== Supplied text ==
[Start of section]
= British military aircraft designation systems =

Aircraft type

British military aircraft designations are used to refer to aircraft types and variants operated by the armed forces of the United Kingdom.

Since the end of the First World War, aircraft types in British military service have generally been known by a service name (e.g. 'Spitfire'), with individual variants recognised by mark numbers, often in combination with a letter to indicate the role. This is in contrast to identification systems used in countries such as the United States, where an aircraft type is primarily identified by an alphanumeric designation.

The British military aircraft designations (e.g. 'Spitfire Mark V' or 'Hercules C3') should not be confused with the military aircraft registration (also known as its "serial") used to identify individual aircraft (e.g. XR220), nor with U.S. aircraft designations (e.g. C-5, C-17, MQ-9) or manufacturer's designations (e.g. Sikorsky S-58, Jaguar B, WS-61, AW139, WAH-64), though mark numbers were used to indicate aircraft built for other nations e.g. Hawker Hunter Mk.58 was a Hunter F.6 for the Swiss Air Force.
[End of section]
== Tasks for this exercise ==
1/ Answer these from the text on British military aircraft designations:
(a) Since when have aircraft types in British military service generally been known by a service name?
(b) What other name is given for the military aircraft registration used to identify individual aircraft?
(c) Which Hunter mark was a Hunter F.6 for the Swiss Air Force?
2/ Retype the part of the text on British military aircraft designations starting with "British military aircraft designations are" and going on through "an alphanumeric designation.".
The entries that come next are separate material and are not part of the text above.

== Provided material ==
[Start of section]
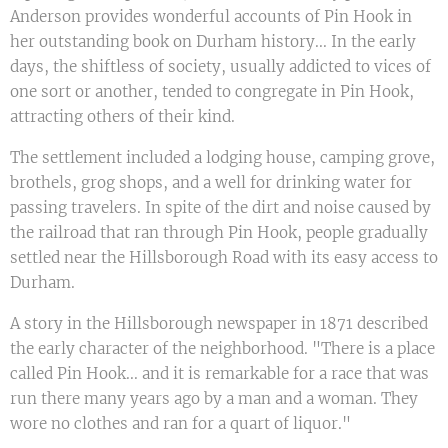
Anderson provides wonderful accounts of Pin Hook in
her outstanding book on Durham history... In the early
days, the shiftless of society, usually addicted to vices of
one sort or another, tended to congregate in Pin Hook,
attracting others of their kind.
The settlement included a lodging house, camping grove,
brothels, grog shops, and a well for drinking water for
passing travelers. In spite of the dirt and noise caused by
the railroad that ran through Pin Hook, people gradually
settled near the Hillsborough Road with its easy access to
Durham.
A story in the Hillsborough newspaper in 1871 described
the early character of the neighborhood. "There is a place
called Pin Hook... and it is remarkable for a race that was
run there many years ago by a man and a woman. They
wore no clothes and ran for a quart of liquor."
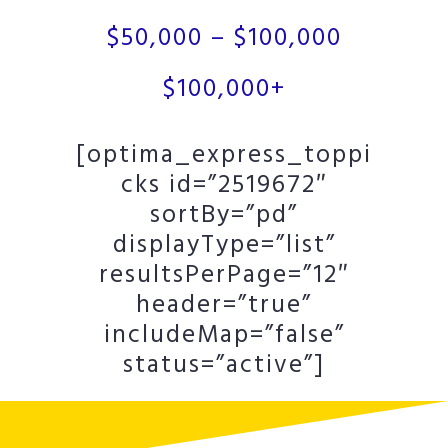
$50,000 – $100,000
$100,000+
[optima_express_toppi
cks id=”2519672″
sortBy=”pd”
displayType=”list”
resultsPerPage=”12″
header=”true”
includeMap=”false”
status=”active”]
[End of section]
[Start of section]
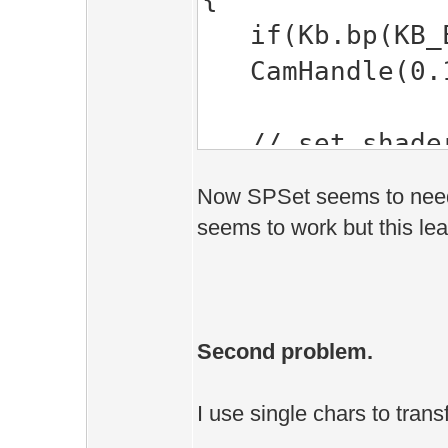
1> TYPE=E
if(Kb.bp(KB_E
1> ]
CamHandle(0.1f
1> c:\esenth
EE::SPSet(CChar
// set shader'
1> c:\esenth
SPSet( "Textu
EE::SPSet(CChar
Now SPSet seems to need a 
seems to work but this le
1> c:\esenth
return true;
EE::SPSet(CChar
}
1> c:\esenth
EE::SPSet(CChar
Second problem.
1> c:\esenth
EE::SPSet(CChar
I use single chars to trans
[End of section]
== Results in order ==
1/
(a) Since the end of the First World War.
(b) Its "serial."
(c) The Hawker Hunter Mk.58.

2/
British military aircraft designations are used to refer to aircraft types and variants operated by the armed forces of the United Kingdom.

Since the end of the First World War, aircraft types in British military service have generally been known by a service name (e.g. 'Spitfire'), with individual variants recognised by mark numbers, often in combination with a letter to indicate the role. This is in contrast to identification systems used in countries such as the United States, where an aircraft type is primarily identified by an alphanumeric designation.